Benedito é meu nome. Benedito Gonçalves. Dito para os chegados e a família. Me dê um bolo de fubá, uma rapadura e um café, e converarei por horas a fio. Do pouco que ainda lembro, desde criança trabalhei, ajudei a trazer dinheiro na mesa, sem tempo para as brincadeiras de infância. Já vendi rapadura com mamãe e ajudei meu pai no campo, mas o lugar onde eu sempre batia ponto era nas barcas. Passava horas no convés, trabalhando duro, enquanto a água cantava sempre que batia no casco. Os filhos que me restam gostam de se gabar do quão bom eu era na matemática, mesmo que eu nunca tenha aprendido a ler e escrever, afinal, o trabalho em casa começou cedo e os poucos anos que estudei não foram suficientes.

Quando fiquei moço, lá pelos meus 18 anos, me alistei na marinha, e lá fiquei até não poder mais. Era uma vida tranquila e sossegada, aquela vida marítima. A gente ouvia e fazia. Como eram bons esses tempos. Viajar pelo Brasil, conhecer as cidades, andar pelas ruas como um boêmio, jogos de azar com os marujos, eram alegrias que a vida me proporcionou. Mas nem tudo eu pude aproveitar. Nunca soube e nunca vou saber o que é um bom livro. Nem como é meu nome em letra cursiva. Talvez se tivesse insistido em continuar na escola, eu seria um homem estudado. Talvez um poeta, um compositor de rodas de samba. Um prisioneiro das palavras, liberto apenas ao jogá-las no papel. A vida seria outra?
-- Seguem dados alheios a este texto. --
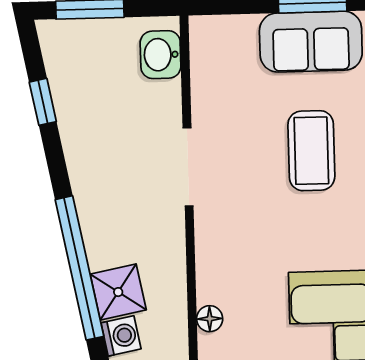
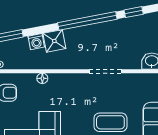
window: (79, 268) -> (87, 21), moved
Tive duas esposas, e tantos filhos que perdi a conta lá nos meus 80 anos. Vi presidentes se erguerem e caírem, perdi amigos para várias batalhas que me fogem a memória. Estive lá quando o Brasil foi tomado pela dor da ditadura, a gente como a gente levar porrada, perder os filhos e a casa, e o álcool, tão amado álcool, ser proibido de estar nas prateleiras. Não tinha mais as mesas de bar, as conversas sob um copo de pinga e torresmo. Vi os jovens se revoltarem e vencerem, e fiquei sem saber o que devia sentir. Um marinheiro de convés como eu seguia ordens, não importa quais fossem, mas o patrão que mandava na gente foi substituído. Se para o bem ou para o mal, eu já nem lembro mais.

Uma hora o fardo da idade chega e o meu já bate na porta. Sinto a gana para trabalhar e andar à toa pela cidade por horas, mas um passo em falso e dou um beijo francês bem dado no chão, afinal, sou um moço de 103 anos. Sou doutor e tenho mestrado na faculdade da vida, mas não posso ser aluno das palavras. Hoje, nada aprendo, pois a mente está tão cheia que transborda pelos ouvidos. Apenas o som da TV, o cão e o gato me fazem companhia.